The values contained in our two epics are widely accepted as Indian values with no geographic specificity. Gandhi was amongst the earliest mass leaders to leverage this and use it effectively to communicate with India’s masses. Everyone in India understands that Gandhi’s Ram rajya stood for uprightness of conduct in the ruler and the rights of citizens to question and demand answers to issues they had with the leadership of a country.

While Gandhi never placed Hinduism above any other religion, he communicated the values contained in the Gita and the Ramayana so effectively across the sub-continent that there was no doubt in the minds of most Indians that he was seen and worshipped as an essentially Hindu savant of great wisdom, compassion and austerity. Like Gandhi, both Vivekananda and his spiritual guru Ramakrishna fit into a broadly secular yet intensely Hindu mould. The Ramakrishna order though it consciously attempts, through its symbolisms, to amalgamate all religions, in the minds of those visiting Belur Math there is no doubt that it is a Hindu shrine, not the least because it is situated on the banks of the Ganga.

The pan-Indian understanding of India’s epics and the internalisation of its values undoubtedly made it possible for its people to easily unite politically when freedom came in 1947. Thus, while the integration of India’s princely states into the Indian Union was a great achievement, it was a foregone conclusion that they would come together anyway — for an overwhelming majority of the princes broadly accepted the values that our epics stood for.

At the end of the day one needs to accept that India’s two great epics have held our country together emotionally for ages, even as it remained politically fragmented, as was so often the case.

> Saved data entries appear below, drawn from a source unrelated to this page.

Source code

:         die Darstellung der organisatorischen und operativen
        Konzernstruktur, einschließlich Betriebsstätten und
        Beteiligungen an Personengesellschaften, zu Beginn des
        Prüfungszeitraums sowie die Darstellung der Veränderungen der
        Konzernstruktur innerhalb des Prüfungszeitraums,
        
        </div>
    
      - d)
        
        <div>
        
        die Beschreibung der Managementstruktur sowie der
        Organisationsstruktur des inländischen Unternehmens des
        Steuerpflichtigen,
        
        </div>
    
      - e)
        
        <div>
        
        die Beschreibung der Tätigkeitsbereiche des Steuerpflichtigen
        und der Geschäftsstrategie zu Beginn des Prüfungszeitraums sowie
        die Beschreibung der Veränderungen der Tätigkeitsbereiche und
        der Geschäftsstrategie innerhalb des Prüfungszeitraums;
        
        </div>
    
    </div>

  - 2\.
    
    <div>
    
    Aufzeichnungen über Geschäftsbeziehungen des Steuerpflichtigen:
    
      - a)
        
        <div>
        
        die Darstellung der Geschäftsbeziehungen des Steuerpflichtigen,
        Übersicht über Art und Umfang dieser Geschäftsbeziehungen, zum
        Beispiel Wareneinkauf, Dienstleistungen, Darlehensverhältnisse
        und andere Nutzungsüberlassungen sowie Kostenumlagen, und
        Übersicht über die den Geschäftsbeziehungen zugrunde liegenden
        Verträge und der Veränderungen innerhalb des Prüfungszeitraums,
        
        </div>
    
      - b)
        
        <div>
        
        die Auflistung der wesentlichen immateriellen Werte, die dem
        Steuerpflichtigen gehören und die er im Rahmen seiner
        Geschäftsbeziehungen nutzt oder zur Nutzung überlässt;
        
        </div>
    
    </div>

It also ties us to Nepal and Sri Lanka in the minds of most Indians, the latter forever remaining the place where Sita was held and finally recovered after her abductor, Ravana, was vanquished.

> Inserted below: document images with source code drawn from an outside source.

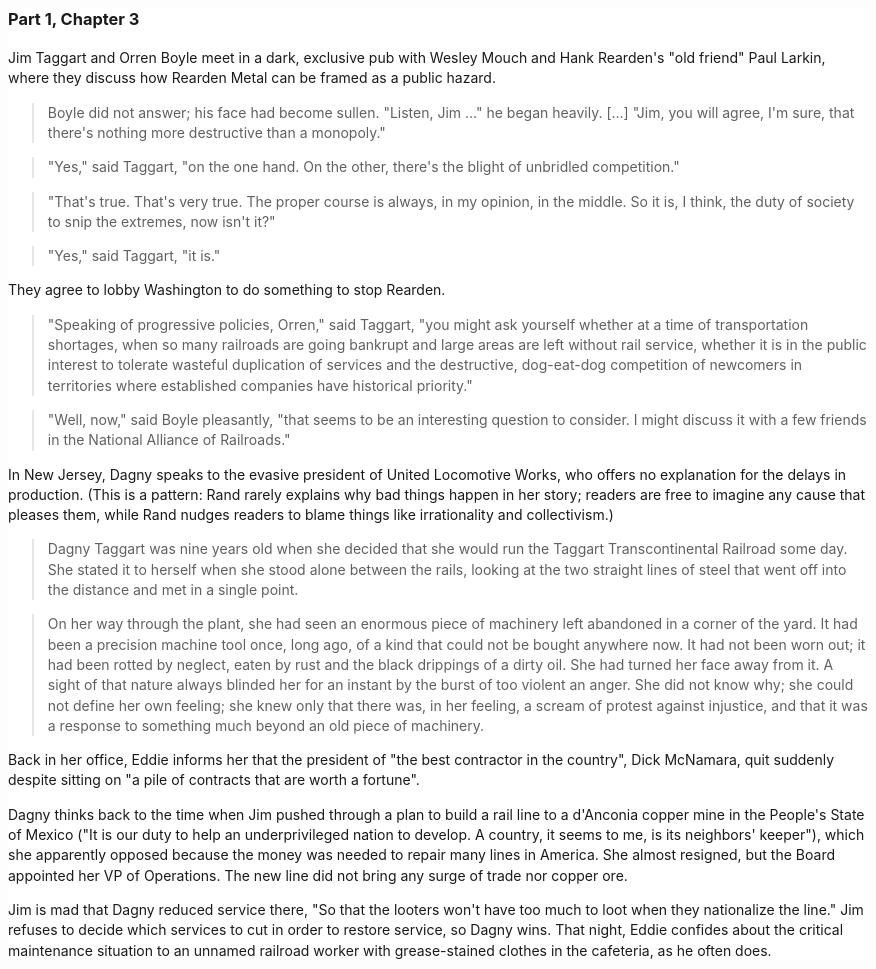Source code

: ### Part 1, Chapter 3

Jim Taggart and Orren Boyle meet in a dark, exclusive pub with Wesley Mouch and Hank Rearden's "old friend" Paul Larkin, where they discuss how Rearden Metal can be framed as a public hazard.

> Boyle did not answer; his face had become sullen. "Listen, Jim ..." he began heavily. [...] "Jim, you will agree, I'm sure, that there's nothing more destructive than a monopoly." 

> "Yes," said Taggart, "on the one hand. On the other, there's the blight of unbridled competition." 

> "That's true. That's very true. The proper course is always, in my opinion, in the middle. So it is, I think, the duty of society to snip the extremes, now isn't it?" 

> "Yes," said Taggart, "it is."

They agree to lobby Washington to do something to stop Rearden.

> "Speaking of progressive policies, Orren," said Taggart, "you might ask yourself whether at a time of transportation shortages, when so many railroads are going bankrupt and large areas are left without rail service, whether it is in the public interest to tolerate wasteful duplication of services and the destructive, dog-eat-dog competition of newcomers in territories where established companies have historical priority." 

> "Well, now," said Boyle pleasantly, "that seems to be an interesting question to consider. I might discuss it with a few friends in the National Alliance of Railroads." 

In New Jersey, Dagny speaks to the evasive president of United Locomotive Works, who offers no explanation for the delays in production. (This is a pattern: Rand rarely explains why bad things happen in her story; readers are free to imagine any cause that pleases them, while Rand nudges readers to blame things like irrationality and collectivism.)

> Dagny Taggart was nine years old when she decided that she would run the Taggart Transcontinental Railroad some day. She stated it to herself when she stood alone between the rails, looking at the two straight lines of steel that went off into the distance and met in a single point.

> On her way through the plant, she had seen an enormous piece of machinery left abandoned in a corner of the yard. It had been a precision machine tool once, long ago, of a kind that could not be bought anywhere now. It had not been worn out; it had been rotted by neglect, eaten by rust and the black drippings of a dirty oil. She had turned her face away from it. A sight of that nature always blinded her for an instant by the burst of too violent an anger. She did not know why; she could not define her own feeling; she knew only that there was, in her feeling, a scream of protest against injustice, and that it was a response to something much beyond an old piece of machinery. 

Back in her office, Eddie informs her that the president of "the best contractor in the country", Dick McNamara, quit suddenly despite sitting on "a pile of contracts that are worth a fortune".

Dagny thinks back to the time when Jim pushed through a plan to build a rail line to a d'Anconia copper mine in the People's State of Mexico ("It is our duty to help an underprivileged nation to develop. A country, it seems to me, is its neighbors' keeper"), which she apparently opposed because the money was needed to repair many lines in America. She almost resigned, but the Board appointed her VP of Operations. The new line did not bring any surge of trade nor copper ore.

Jim is mad that Dagny reduced service there, "So that the looters won't have too much to loot when they nationalize the line." Jim refuses to decide which services to cut in order to restore service, so Dagny wins. That night, Eddie confides about the critical maintenance situation to an unnamed railroad worker with grease-stained clothes in the cafeteria, as he often does.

To some people, the country-wide understanding of our epics affirms India as a Hindu country excluding all others. But to the likes of Gandhi the lessons the epics hold are ones of love, courage, the sheer diversity of goodness and above all steadfast loyalty and faith in justice. That is what Ram rajya meant to Gandhi as much as Yudhishtira’s refusal to enter heaven without the faithful dog that had followed him to its gates, did. Fortunately, it is the later view of our epics that has so far prevailed. And the best one can hope for is that these will continue to unite us now and always.